Why Thaksin is wrong

24 10 2013

At the Bangkok Post there is an interview with Thaksin Shinawatra who is headlined as having “expressed his support for the controversial amnesty bill…”. We think he is wrong and needs to reconsider his position. To begin, however, we want to say where he is right.

Support for an amnesty is right. There was nothing wrong with the original proposition that amnesty would be for rank-and-file protesters. Thailand has long suffered from state authorities murdering citizens – deemed opponents – with complete impunity. Ending that situation requires that state officials, the military brass and leaders of political movements be held responsible for their illegal actions.

We also think Thaksin is right to believe that most Thais would be happy for more political stability than has been the case since the military’s last coup in 2006. He’s right to speak of justice, forgiveness and peace.

But the version of the amnesty Thaksin supports does none of this.
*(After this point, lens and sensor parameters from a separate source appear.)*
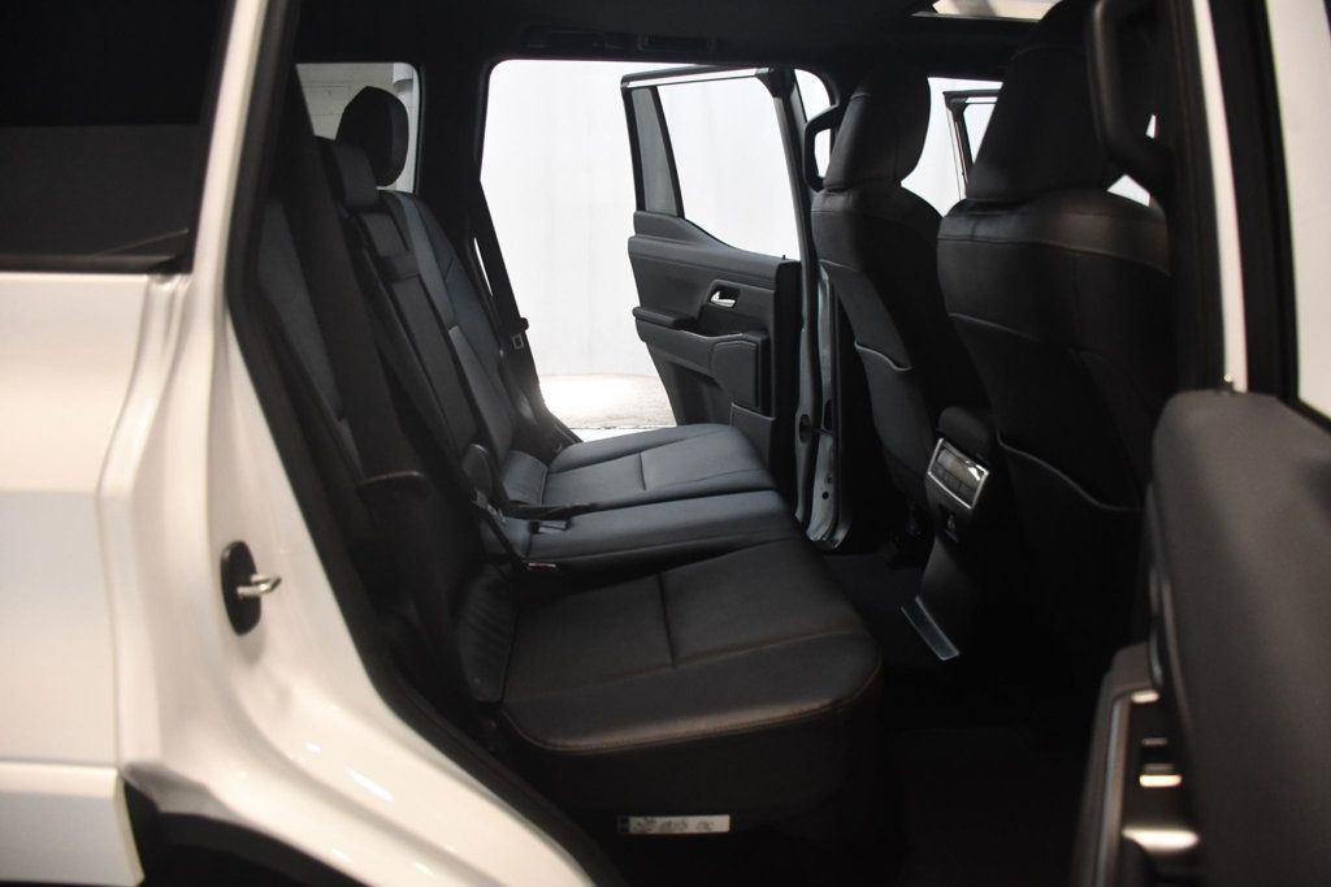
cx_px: 666
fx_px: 998
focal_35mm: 27
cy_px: 444
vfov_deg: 47.9
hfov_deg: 67.4
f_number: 3.5
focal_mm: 18
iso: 2200
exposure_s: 1/125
More likely, it will foment more conflict and will do neither Thaksin nor the country much good. It will, amongst other things, reinforce the notion that the state and its senior officials can act illegally with impunity.

Thaksin is wrong to say that Thailand “needs ‘resetting back to zero’ for the sake of future generations.”
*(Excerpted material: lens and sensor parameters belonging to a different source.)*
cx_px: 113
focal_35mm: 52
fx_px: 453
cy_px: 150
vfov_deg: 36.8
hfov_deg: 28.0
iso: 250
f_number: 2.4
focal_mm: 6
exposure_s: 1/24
We can’t help but mention that it was supporters of the 2006 coup who repeatedly talked of that illegal military action as resetting Thailand. No doubt the looney yellow shirts will also point out that the Khmer Rouge wanted a new beginning from Year Zero.

Thaksin is wrong to “insist… the amnesty push is not for himself, but to allow the country to move forward from political conflict…”. He’s wrong to talk about “justice” and “rule of law” when the proposal he supports undermines both.

His linking of amnesty with “entering the AEC [Asean Economic Community]…” is wrong as the two issues are simply unrelated.

Thaksin is wrong to speak of forgiving. He should consider those who don’t seek revenge but who want justice as a way of breaking the cycle of impunity.

If he really does “have no problem staying in foreign lands for another 10 years…” then he should be comfortable with an amnesty that seeks real justice. Such an amnesty would be a real historical breakthrough, and not just a resetting that is simply another cycle of impunity.